What you are asked to do: Would you please return the lines of the entries below starting at the line that has "यकीनन ग्रेविटॉन जैसा" and ending at the line that has "जो खम्भों पर", both included, exactly as they are?

*** Opening Records shown ***

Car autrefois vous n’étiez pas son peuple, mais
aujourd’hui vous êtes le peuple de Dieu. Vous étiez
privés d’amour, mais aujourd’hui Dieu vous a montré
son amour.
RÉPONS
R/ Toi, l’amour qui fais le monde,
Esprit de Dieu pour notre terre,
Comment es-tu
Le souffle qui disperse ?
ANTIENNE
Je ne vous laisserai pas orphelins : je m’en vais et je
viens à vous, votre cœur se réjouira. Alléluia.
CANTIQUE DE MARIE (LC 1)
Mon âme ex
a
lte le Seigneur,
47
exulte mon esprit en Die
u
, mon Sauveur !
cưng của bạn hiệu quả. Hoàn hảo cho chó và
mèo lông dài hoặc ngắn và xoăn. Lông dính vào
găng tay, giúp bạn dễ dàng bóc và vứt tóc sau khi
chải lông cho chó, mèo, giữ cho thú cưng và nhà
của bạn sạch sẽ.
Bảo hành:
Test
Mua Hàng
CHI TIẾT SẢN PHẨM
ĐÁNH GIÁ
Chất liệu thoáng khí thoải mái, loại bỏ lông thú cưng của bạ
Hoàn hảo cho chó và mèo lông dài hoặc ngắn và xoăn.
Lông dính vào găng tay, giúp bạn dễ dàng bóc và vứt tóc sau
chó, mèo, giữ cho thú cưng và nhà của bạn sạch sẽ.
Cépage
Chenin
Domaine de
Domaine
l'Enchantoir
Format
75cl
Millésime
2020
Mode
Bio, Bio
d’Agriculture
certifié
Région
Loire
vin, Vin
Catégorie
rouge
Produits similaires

*** Closing Records shown ***
*** Opening Records shown ***

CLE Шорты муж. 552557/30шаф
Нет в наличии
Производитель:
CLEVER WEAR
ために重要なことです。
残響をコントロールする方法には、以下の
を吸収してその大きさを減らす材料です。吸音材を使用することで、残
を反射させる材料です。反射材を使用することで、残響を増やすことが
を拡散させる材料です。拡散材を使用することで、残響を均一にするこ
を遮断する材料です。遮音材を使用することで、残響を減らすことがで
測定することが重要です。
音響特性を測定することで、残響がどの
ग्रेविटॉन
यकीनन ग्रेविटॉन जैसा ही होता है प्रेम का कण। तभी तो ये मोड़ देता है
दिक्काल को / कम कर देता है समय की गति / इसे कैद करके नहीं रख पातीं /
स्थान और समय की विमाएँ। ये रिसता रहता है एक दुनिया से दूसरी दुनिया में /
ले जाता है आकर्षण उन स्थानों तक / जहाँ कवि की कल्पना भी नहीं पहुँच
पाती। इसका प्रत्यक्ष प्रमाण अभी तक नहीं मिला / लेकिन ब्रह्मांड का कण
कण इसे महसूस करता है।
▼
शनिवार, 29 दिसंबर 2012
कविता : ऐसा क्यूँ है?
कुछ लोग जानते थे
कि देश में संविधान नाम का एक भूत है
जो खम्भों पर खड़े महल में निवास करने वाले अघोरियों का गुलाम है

*** Closing Records shown ***

Task solution:
यकीनन ग्रेविटॉन जैसा ही होता है प्रेम का कण। तभी तो ये मोड़ देता है
दिक्काल को / कम कर देता है समय की गति / इसे कैद करके नहीं रख पातीं /
स्थान और समय की विमाएँ। ये रिसता रहता है एक दुनिया से दूसरी दुनिया में /
ले जाता है आकर्षण उन स्थानों तक / जहाँ कवि की कल्पना भी नहीं पहुँच
पाती। इसका प्रत्यक्ष प्रमाण अभी तक नहीं मिला / लेकिन ब्रह्मांड का कण
कण इसे महसूस करता है।
▼
शनिवार, 29 दिसंबर 2012
कविता : ऐसा क्यूँ है?
कुछ लोग जानते थे
कि देश में संविधान नाम का एक भूत है
जो खम्भों पर खड़े महल में निवास करने वाले अघोरियों का गुलाम है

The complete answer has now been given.